À la veille de la Journée internationale de la femme, le regroupement de syndicats d'enseignants lance un avertissement: la lutte contre le décrochage scolaire entreprise par le gouvernement et différents groupes depuis une dizaine d'années cible davantage les garçons. «On ajoute des équipes sportives, on réforme certains programmes pour qu'on soit moins dans un cadre théorique et plus dans la manipulation d'objets et on présente davantage les métiers plus susceptibles d'intéresser les garçons dans les programmes de raccrochage», donne en exemple le président de la FAE et enseignant, Pierre St-Germain.
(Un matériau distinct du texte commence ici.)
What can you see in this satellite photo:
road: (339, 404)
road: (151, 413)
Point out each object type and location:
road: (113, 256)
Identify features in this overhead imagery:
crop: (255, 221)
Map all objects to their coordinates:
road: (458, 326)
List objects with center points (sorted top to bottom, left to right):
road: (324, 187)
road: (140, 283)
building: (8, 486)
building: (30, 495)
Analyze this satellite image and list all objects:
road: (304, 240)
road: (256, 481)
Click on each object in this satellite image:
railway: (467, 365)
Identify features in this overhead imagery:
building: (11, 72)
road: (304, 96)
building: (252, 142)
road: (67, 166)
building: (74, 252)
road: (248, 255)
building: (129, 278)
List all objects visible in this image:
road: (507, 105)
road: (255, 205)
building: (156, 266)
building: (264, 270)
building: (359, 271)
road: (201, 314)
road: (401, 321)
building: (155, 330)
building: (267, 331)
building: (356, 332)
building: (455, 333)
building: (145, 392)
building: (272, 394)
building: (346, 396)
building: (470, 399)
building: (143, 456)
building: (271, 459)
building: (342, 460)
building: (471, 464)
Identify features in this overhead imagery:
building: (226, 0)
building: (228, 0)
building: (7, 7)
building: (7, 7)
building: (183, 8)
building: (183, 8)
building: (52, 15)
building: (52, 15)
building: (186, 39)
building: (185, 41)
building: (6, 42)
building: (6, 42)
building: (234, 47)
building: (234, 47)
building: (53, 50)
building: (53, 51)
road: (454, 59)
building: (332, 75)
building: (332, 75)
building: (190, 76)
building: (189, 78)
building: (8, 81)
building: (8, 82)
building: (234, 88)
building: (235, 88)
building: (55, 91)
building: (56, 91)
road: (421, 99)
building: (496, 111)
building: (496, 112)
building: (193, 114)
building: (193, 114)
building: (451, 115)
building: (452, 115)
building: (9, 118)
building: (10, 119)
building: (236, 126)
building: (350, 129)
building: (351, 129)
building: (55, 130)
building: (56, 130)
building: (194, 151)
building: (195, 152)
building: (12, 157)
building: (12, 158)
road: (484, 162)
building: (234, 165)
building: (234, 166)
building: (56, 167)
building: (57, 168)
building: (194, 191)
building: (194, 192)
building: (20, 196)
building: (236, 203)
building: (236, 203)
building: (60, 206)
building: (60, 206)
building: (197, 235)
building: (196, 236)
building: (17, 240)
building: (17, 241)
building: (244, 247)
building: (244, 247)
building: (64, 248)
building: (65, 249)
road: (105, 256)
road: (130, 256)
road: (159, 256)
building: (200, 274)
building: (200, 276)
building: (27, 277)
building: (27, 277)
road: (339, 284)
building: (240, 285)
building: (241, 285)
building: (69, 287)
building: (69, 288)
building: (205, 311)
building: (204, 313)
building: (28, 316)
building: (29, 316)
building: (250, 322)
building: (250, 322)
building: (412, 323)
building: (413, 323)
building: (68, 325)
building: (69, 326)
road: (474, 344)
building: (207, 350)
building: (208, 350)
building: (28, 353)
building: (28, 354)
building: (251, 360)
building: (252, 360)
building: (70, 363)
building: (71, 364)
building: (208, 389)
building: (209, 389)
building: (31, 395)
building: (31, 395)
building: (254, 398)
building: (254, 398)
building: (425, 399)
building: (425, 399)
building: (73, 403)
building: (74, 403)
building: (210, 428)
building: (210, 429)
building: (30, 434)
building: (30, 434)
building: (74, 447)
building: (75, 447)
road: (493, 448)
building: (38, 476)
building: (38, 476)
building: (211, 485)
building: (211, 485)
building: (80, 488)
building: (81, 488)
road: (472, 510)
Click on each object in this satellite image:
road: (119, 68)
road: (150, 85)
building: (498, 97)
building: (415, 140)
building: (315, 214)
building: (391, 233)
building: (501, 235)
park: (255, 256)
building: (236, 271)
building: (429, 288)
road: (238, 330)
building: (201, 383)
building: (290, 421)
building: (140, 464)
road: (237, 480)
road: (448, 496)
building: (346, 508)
Les filles ne se retrouvent pas nécessairement dans ces solutions, juge-t-il.

Le taux de décrochage a beau être plus important chez les hommes de 19 ans (21,6 %) que chez les femmes (12,4 %), ces dernières demeurent fortement affectées, souligne la FAE. Sur le plan financier notamment, le décrochage scolaire pénalise davantage les femmes: sans diplôme d'études secondaires, elles gagnent en moyenne 16 500 $, contre 24 500 $ pour les hommes.

Afin de mieux documenter les besoins des étudiantes, la Fédération a mandaté la doctorante Isabelle Marchand pour mener une étude qualitative auprès de 26 décrocheuses de 19 à 54 ans. Le but? Connaître les raisons de leur abandon et les impacts de cette décision sur leur vie.

Les répondantes ont affirmé avoir délaissé les cours surtout en raison de leurs difficultés d'apprentissage et des problèmes familiaux. «Ceux que les parents s'en foutent et qui disent: "Il faudrait que tu commences à travailler, ramasser des sous", on dirait que ça fait en sorte que tu vas moins loin», témoigne une répondante de 24 ans citée dans l'étude.

Les recherches sur le sujet indiquent justement qu'un contexte familial toxique est plus souvent l'un des facteurs de décrochage chez les filles que chez les garçons.

La majorité des répondantes se trouvaient sous le seuil de la pauvreté et sans emploi, et celles en couple étaient souvent responsables de l'éducation et des soins aux enfants, ce qui leur apparaît comme un obstacle pour retourner aux études.

Les stratégies doivent donc considérer «qu'au-delà du fait que les taux de décrochage sont plus élevés pour les garçons, le décrochage des filles reste aussi un problème social à combattre en raison des conséquences subséquentes qui décuplent les inégalités de sexe», conclut l'étude publiée hier.

«Bien connaître les causes du décrochage des femmes devrait permettre de mieux aider les élèves, mais connaître la dynamique des femmes qui ont décroché devrait permettre d'aider les femmes à revenir aux études, que ce soit par une offre accrue en matière de services de garde ou des mesures financières particulières», suggère Pierre St-Germain. Il espère que l'étude sera lue attentivement par le gouvernement et les groupes de lutte contre le décrochage.